I understood how magnets and fridge art could be mementos of someone’s life. Magnets with funny slogans and intriguing shapes had turned the door into a nostalgic family photo album of fridge art. They also held crayon drawings, report cards, bills, menus, quotes, obituaries, business cards, phone numbers, recipes, greeting cards, letters, cartoons, newspaper clippings, coupons, notes, grocery lists—and a lifetime of fridge art and nostalgic memories. It would take a hardened soul to read a stranger’s refrigerator door and remain emotionally uninvolved.
I remember some of the things magnets held to my own mother’s refrigerator door—fridge art, sayings that made me contemplative and newspaper comics that made me laugh. A refrigerator door is an art show and a kitchen’s bumper sticker. It was a scrapbook before scrapbooking was in.

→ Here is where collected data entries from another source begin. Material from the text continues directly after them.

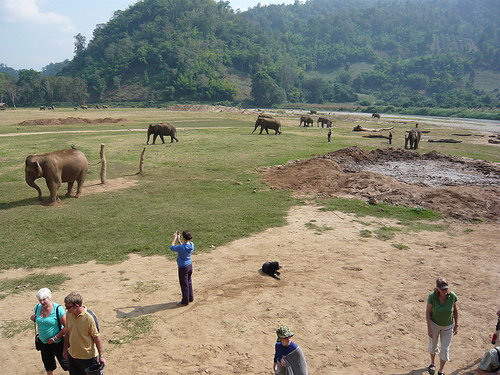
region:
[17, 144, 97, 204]
Elephant standing in field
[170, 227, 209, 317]
Woman taking a picture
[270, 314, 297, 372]
Boy with a hat on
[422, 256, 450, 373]
Woman wearing a green shirt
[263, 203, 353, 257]
Ground with no grass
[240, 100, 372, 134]
Group of elephants walking in field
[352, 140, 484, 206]
Dried up watering hole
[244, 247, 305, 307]
Dog laying in the dirt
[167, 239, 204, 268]
Woman is wearing a blue shirt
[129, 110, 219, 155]
Elephant is touching the grass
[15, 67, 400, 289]
elephant standing in grass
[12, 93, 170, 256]
elephants standing on grass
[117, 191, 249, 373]
a women taking a picture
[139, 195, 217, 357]
a women standing in dirt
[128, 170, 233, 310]
a woman wearing a blue shirt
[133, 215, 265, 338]
a woman with her hair up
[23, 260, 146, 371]
an older couple together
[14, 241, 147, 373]
an older couple walking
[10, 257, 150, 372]
an older couple in the field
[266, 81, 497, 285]
a pile of mud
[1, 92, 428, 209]
Elephants in the field.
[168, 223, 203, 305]
Woman taking pictures.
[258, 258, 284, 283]
Animal laying down on ground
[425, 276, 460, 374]
Woman with visor on.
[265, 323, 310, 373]
Person with a hat on.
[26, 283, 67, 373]
Woman with white hair walking away.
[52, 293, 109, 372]
Man with sunglasses on.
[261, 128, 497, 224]
Muddy area near the elephants.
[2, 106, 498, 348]
Grassy area with elephants.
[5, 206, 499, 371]
Dirt area with the elephants.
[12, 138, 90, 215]
elephant pointed toward left of photo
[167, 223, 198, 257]
woman in blue taking photo with camera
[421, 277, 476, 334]
woman in green wearing brown hat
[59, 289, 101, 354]
man in yellow shirt wearing dark glasses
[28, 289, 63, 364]
woman in light blue with two straps over each arm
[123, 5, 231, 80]
dark green trees located in back of picture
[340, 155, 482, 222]
dark brown mudhole on right of photo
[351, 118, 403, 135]
large broken piece of tree on ground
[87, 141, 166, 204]
two wooden tree stumps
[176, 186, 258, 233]
green grass located in the middle of photo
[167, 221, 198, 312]
a woman taking a picture of an elephant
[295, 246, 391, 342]
an area of dirt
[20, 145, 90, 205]
an elephant standing in the grass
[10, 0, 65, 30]
a white fluffy cloud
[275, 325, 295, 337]
a person's hat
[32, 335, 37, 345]
a woman's handbag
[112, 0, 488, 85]
a large area of trees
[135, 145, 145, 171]
a wooden post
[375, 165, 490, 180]
a muddy area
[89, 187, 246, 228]
a grassy area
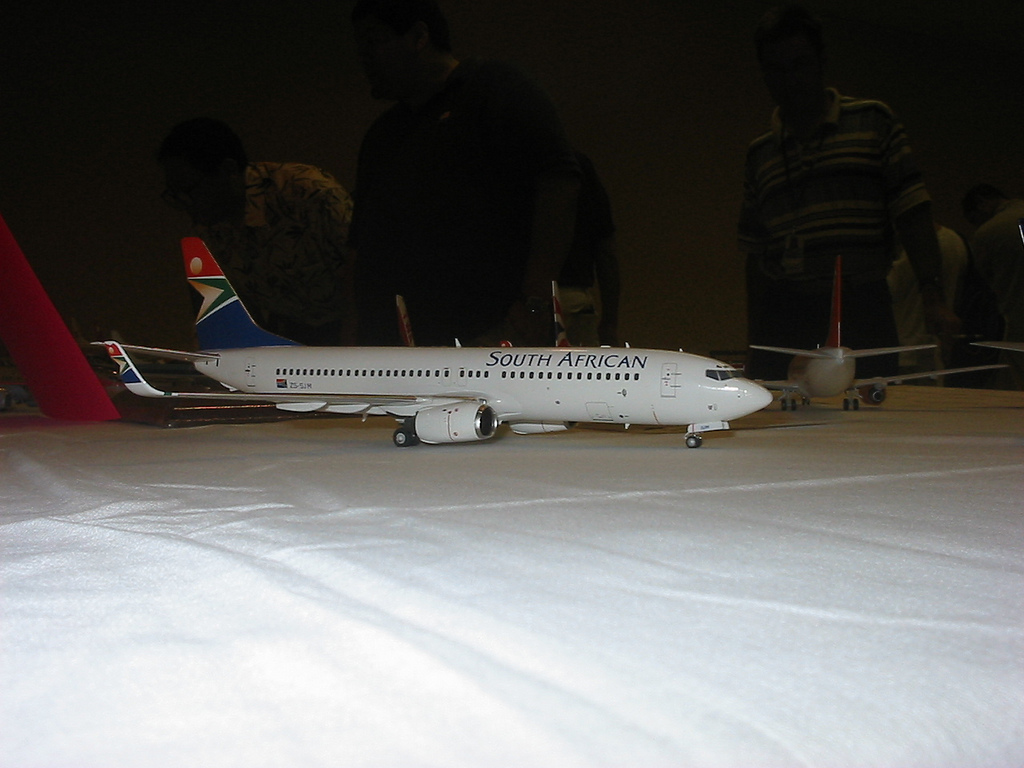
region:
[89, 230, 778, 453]
south african airlines plane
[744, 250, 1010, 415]
model plane with red tail wing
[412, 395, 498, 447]
engine on a plane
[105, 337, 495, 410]
the right wing of a plane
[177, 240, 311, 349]
the tail wing of a plane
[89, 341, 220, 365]
the tail rudder of a plane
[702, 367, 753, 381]
the windshield of a plane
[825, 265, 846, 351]
a red tail of a wing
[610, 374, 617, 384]
a window on a building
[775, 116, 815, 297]
Black lanyard around the man's neck.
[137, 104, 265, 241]
Man with glasses on his face.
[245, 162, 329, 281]
Flowers on the man's shirt.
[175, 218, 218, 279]
Red and white paint on the tip of the plane.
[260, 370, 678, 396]
Line of plane windows on the side.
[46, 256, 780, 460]
red white and blue plane on ground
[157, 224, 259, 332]
red white and blue tail of plane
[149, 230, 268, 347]
tail of white plane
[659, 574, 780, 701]
gray pavement on air strip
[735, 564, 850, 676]
gray pavement on air strip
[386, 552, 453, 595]
gray pavement on air strip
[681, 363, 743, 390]
window on the plane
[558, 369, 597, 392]
window on the plane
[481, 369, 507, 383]
window on the plane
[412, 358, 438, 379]
window on the plane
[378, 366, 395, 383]
window on the plane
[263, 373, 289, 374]
window on the plane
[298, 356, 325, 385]
window on the plane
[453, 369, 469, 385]
window on the plane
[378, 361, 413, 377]
window on the plane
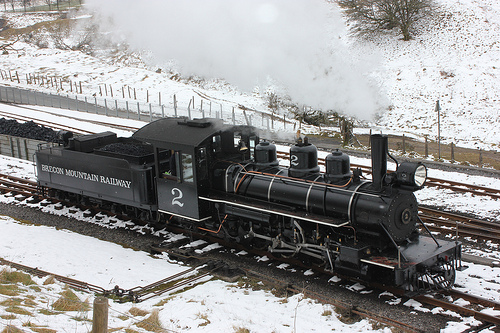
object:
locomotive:
[30, 116, 465, 293]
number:
[168, 186, 186, 211]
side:
[154, 180, 198, 219]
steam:
[69, 0, 393, 124]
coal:
[118, 143, 143, 155]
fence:
[1, 90, 219, 122]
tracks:
[427, 181, 500, 197]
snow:
[43, 240, 90, 271]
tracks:
[421, 222, 499, 239]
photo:
[0, 0, 500, 333]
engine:
[225, 133, 463, 292]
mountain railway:
[62, 168, 132, 189]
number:
[398, 171, 410, 185]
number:
[399, 208, 412, 226]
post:
[92, 296, 106, 333]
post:
[15, 70, 21, 86]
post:
[23, 0, 28, 18]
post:
[3, 0, 9, 13]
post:
[78, 81, 84, 96]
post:
[68, 79, 73, 97]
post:
[25, 72, 30, 87]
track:
[0, 176, 500, 333]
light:
[396, 162, 427, 190]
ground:
[0, 198, 383, 332]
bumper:
[406, 260, 457, 292]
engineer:
[160, 148, 192, 183]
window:
[176, 151, 194, 184]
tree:
[330, 0, 437, 41]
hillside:
[343, 0, 499, 130]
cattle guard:
[409, 258, 456, 292]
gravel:
[418, 311, 439, 325]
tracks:
[427, 294, 500, 326]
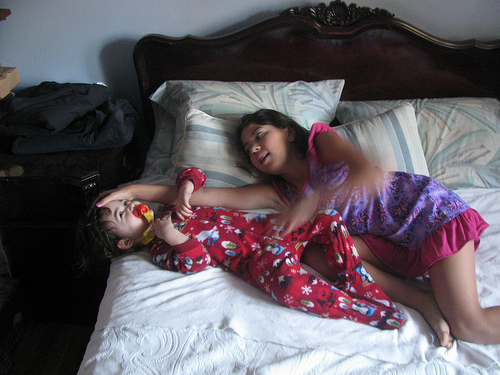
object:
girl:
[88, 108, 498, 349]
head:
[85, 196, 154, 255]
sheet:
[6, 80, 132, 153]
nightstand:
[1, 131, 129, 303]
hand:
[276, 193, 320, 237]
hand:
[87, 184, 133, 217]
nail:
[96, 202, 102, 207]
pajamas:
[148, 167, 407, 331]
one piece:
[148, 166, 407, 331]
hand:
[152, 216, 174, 239]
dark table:
[0, 147, 127, 280]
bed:
[73, 0, 500, 375]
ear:
[117, 238, 133, 249]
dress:
[268, 120, 489, 276]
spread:
[72, 183, 497, 373]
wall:
[0, 0, 499, 85]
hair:
[80, 193, 144, 258]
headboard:
[130, 0, 498, 100]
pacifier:
[134, 204, 149, 218]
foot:
[353, 298, 407, 330]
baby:
[88, 166, 406, 330]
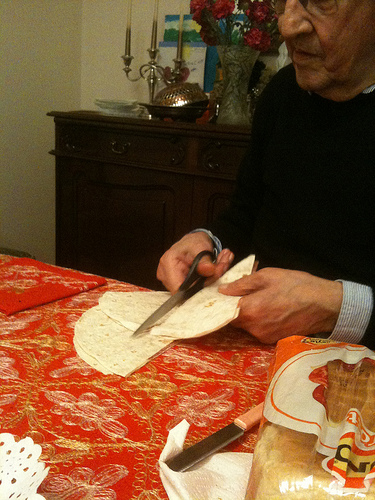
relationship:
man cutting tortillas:
[153, 4, 373, 359] [62, 268, 246, 371]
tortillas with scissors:
[64, 249, 261, 384] [127, 247, 219, 341]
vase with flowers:
[212, 41, 257, 125] [192, 1, 277, 52]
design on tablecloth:
[44, 377, 125, 450] [4, 251, 255, 499]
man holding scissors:
[156, 0, 375, 346] [128, 239, 224, 335]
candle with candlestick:
[151, 1, 158, 48] [125, 1, 131, 56]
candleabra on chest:
[116, 2, 189, 109] [39, 94, 348, 307]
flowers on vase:
[186, 0, 288, 44] [215, 46, 256, 129]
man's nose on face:
[267, 10, 310, 38] [263, 3, 363, 95]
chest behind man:
[45, 94, 348, 300] [243, 5, 351, 210]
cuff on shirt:
[324, 274, 373, 355] [239, 87, 361, 282]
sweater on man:
[198, 61, 373, 344] [153, 4, 373, 359]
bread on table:
[238, 335, 373, 498] [3, 250, 299, 498]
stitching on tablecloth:
[3, 255, 283, 498] [0, 247, 288, 499]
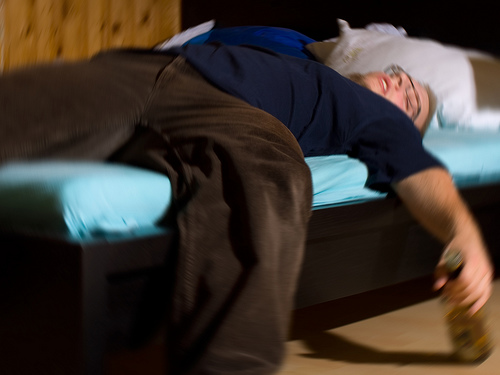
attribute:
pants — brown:
[8, 42, 325, 368]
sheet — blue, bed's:
[7, 125, 497, 239]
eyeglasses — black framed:
[384, 61, 425, 120]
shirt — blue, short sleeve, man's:
[152, 31, 445, 184]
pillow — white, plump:
[305, 8, 500, 136]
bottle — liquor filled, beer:
[442, 251, 500, 365]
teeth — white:
[381, 76, 389, 95]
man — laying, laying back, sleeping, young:
[10, 29, 500, 365]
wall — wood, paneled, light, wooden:
[8, 0, 186, 68]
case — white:
[303, 21, 500, 131]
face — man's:
[355, 59, 431, 131]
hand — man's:
[436, 231, 498, 313]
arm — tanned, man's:
[389, 168, 480, 242]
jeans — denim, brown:
[0, 46, 311, 373]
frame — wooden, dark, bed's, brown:
[11, 187, 500, 365]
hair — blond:
[420, 82, 446, 138]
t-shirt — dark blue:
[146, 38, 446, 185]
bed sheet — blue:
[6, 81, 497, 230]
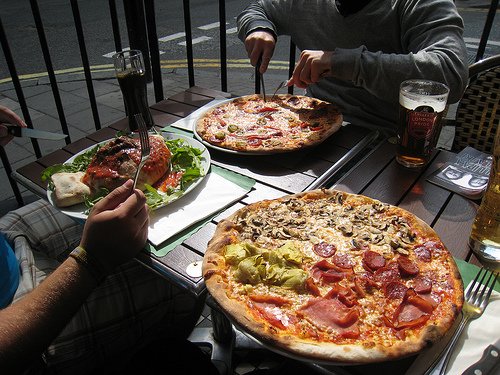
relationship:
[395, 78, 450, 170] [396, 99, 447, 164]
glass nearly full of beer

Mother had obtained her refrigerator long before there were colors like harvest gold and avocado green. Her appliance was an exotic hue called “white” and had three climate zones.
The first, closest to the door, kept things at room temperature. We put nothing there. The second zone was in the middle and maintained the temperature close to the expected level. The third area, at the rear, froze things. It was used only when we had to chill something in a hurry. Mom’s fridge needed to be defrosted sometimes, but the door got an annual spring cleaning.
A refrigerator door of memories is a family encyclopedia. It is a form of journaling; it serves as a communications center. In my bachelor years, I had more on the outside of my refrigerator than I had inside. The fridge art gave me something to read and took my mind off my hunger.
The current library of fridge art at the Batt Cave has been downsized for the sake of expediency. No reams of paper stick to it. Various electronic instruments of communication have usurped its information-exchange duties. But the door is still an important daily organizer. The magnets hold up messages, a notepad for grocery lists, emergency telephone numbers, photos, cartoons and other necessities.
The other day, my lovely wife and I were walking to Target Field to see the Minnesota Twins play baseball. I said to her, “I wish I had brought the refrigerator with me.”
She gave me that look she has become good at giving me. “Why on earth would you want to bring the refrigerator with you?” she asked. It was a reasonable question.
I replied, “Because our tickets are under a magnet on the door.”